Based on the initial examination of the uploaded CSV file `dataset_malwares.csv`, I have identified several potential issues related to specific columns. Here are the issues:

### Issue 1: Non-standard File Naming Convention
- **Issue:** The `Name` column includes non-standard file naming which might be related to the hash values of the malware samples, without clear indication of malware type or association.
- **Evidence:** The first few entries in the `Name` column, for example, `VirusShare_a878ba26000edaac5c98eff4432723b3`.
- **Description:** The `Name` column potentially serves as the identifier for each malware sample. However, the naming convention used combines a generic prefix (`VirusShare_`) with what appears to be a hash value. Without additional contextual information or documentation, it's challenging to determine the malware type, family, or any categorization criteria from the name alone. This could complicate analysis or categorization tasks, especially for those not already familiar with the `VirusShare` naming conventions.

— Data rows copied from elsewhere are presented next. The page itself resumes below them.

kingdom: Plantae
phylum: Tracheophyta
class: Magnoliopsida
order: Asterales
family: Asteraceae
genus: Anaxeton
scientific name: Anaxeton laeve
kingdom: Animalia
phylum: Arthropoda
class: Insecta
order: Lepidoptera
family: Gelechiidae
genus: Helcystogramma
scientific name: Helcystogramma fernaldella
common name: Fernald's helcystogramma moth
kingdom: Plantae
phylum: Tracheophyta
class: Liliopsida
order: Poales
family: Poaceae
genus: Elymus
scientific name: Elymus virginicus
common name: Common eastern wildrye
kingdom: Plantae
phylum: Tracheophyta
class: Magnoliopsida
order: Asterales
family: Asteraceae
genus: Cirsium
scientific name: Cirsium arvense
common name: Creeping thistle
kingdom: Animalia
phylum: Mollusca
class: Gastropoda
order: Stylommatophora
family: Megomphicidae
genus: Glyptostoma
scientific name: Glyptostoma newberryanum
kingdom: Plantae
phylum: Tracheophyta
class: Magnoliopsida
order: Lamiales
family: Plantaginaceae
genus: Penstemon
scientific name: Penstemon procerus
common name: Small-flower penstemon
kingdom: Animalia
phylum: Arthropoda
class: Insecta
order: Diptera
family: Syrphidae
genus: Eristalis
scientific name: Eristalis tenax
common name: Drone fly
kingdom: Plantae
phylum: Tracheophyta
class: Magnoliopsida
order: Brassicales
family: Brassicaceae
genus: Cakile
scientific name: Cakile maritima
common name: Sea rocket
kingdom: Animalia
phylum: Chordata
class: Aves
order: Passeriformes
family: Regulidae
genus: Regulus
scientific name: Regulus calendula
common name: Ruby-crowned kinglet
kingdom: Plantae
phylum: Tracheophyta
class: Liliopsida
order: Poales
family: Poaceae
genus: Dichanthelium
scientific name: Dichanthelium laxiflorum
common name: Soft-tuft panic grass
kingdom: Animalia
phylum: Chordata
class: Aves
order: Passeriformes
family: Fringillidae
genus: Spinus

### Issue 2: Extensive Use of Numeric Columns Without Descriptions
- **Issue:** The dataset contains numerous columns with numeric values, such as `e_magic`, `e_cblp`, `DirectoryEntryImportSize`, etc., without accompanying descriptions or metadata.
- **Evidence:** Columns like `e_cblp`, `e_cparhdr`, `DirectoryEntryExport`, `ImageDirectoryEntryExport`, and many others lack clear descriptions.
- **Description:** With a significant number of columns presenting numeric data without clear definitions or context, users of the dataset might struggle to grasp the significance or interpret the data meaningfully. Ideally, the dataset should be accompanied by a metadata file or documentation that describes each column, especially for those not familiar with PE file format specifics or the domain context of malware analysis.

These issues directly relate to the hint provided, focusing on specific column-related challenges in the CSV file, which could affect data usability, interpretation, and overall analysis quality.